Vertrag für den Bau der Straße Paphos – Polis wegen Forderungen des Auftragnehmers gekündigt
Das Verkehrsministerium Zyperns hat die Beendigung des Vertrags für die Planung und den Bau der Straße Paphos – Polis Chrysochous bekannt gegeben. Nach Angaben des Ministeriums wurde die Entscheidung getroffen, nachdem der Auftragnehmer sich geweigert hatte, die Arbeiten fortzusetzen, und eine Reihe von „unbegründeten und übermäßigen“ Forderungen gestellt hatte.
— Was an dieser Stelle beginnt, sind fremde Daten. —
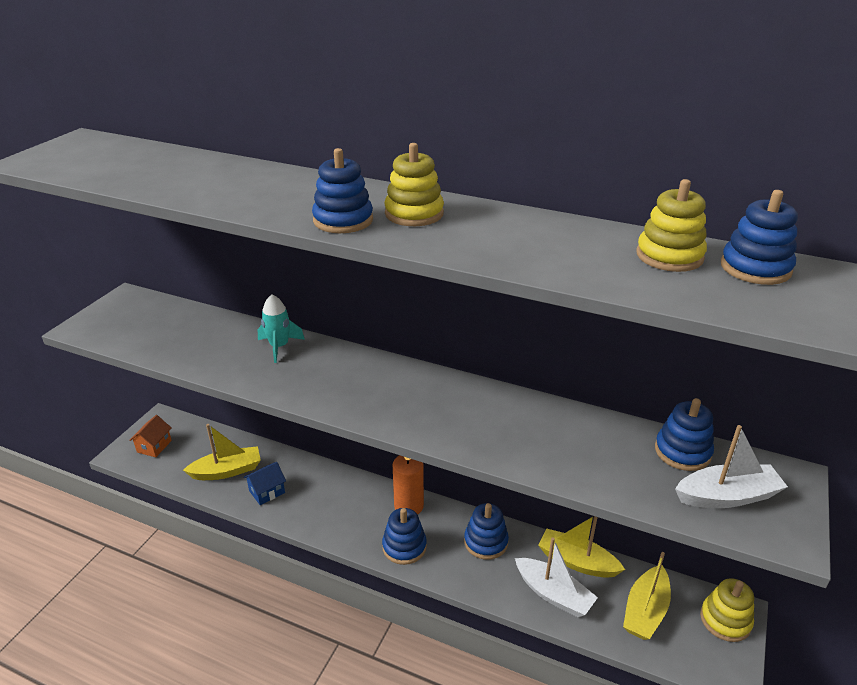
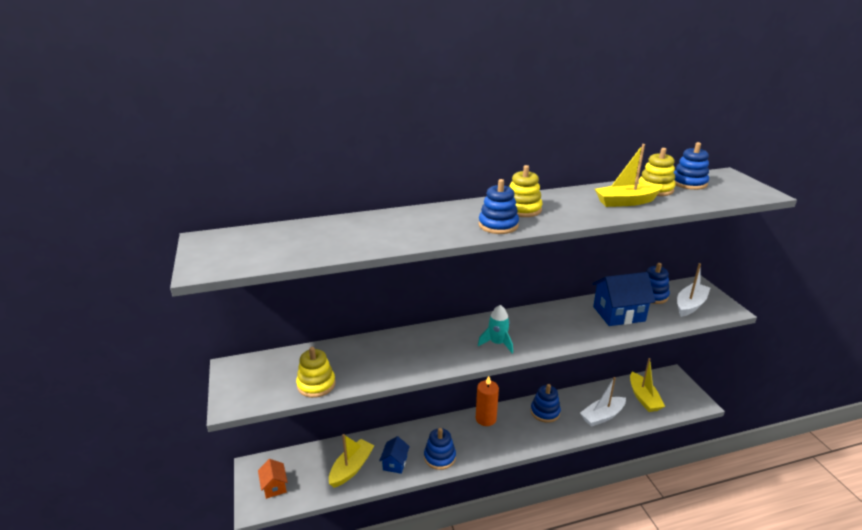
camera: 40 degrees left, 5 degrees down
turquoise rocket [258,294,305,363] -> turquoise rocket moved to [478,305,513,354]
blue stacking toy [382,508,427,565] -> blue stacking toy moved to [424,428,456,470]
white boat [515,537,598,617] -> white boat turned 150 degrees clockwise [580,377,626,427]
yellow boat [538,516,625,578] -> yellow boat moved to [595,144,662,207]
yellow stacking toy [700,578,754,642] -> yellow stacking toy moved to [296,347,336,398]
none -> blue house [592,272,656,326]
Der Auftragnehmer, der den Vertrag im Jahr 2021 unterzeichnet hatte, verlangte eine Entschädigung in Höhe von 36 Millionen Euro und eine Verlängerung der Bauzeit um 59 Monate, bei Gesamtkosten des Projekts von rund 73 Millionen Euro. Laut der Erklärung des Ministeriums wurden diese Forderungen vom zentralen Ausschuss für Verträge und Ansprüche geprüft und als rechtlich unbegründet eingestuft.
Das Ministerium betonte, dass der Staat alle rechtlichen Mittel ausgeschöpft habe, um die Situation vor der Entscheidung zur Kündigung zu klären. Vertreter der Behörde unterstrichen, dass keinerlei Zahlungen oder Genehmigungen an Auftragnehmer ohne entsprechende Grundlage erfolgen werden.
In naher Zukunft plant das Ministerium, eine neue Ausschreibung für die Wiederaufnahme des Projekts unter transparenteren und nachhaltigeren Bedingungen zu starten. Für die Bewohner der Region bedeutet dies eine mögliche Verzögerung bei der Umsetzung des lang erwarteten Infrastrukturprojekts, das die Verkehrsanbindung zwischen dem Nordwesten der Insel und Paphos verbessern sollte.
Laut den Behörden wird die Priorität bei ähnlichen Projekten auf Zuverlässigkeit und Nutzen für die breite Öffentlichkeit gelegt.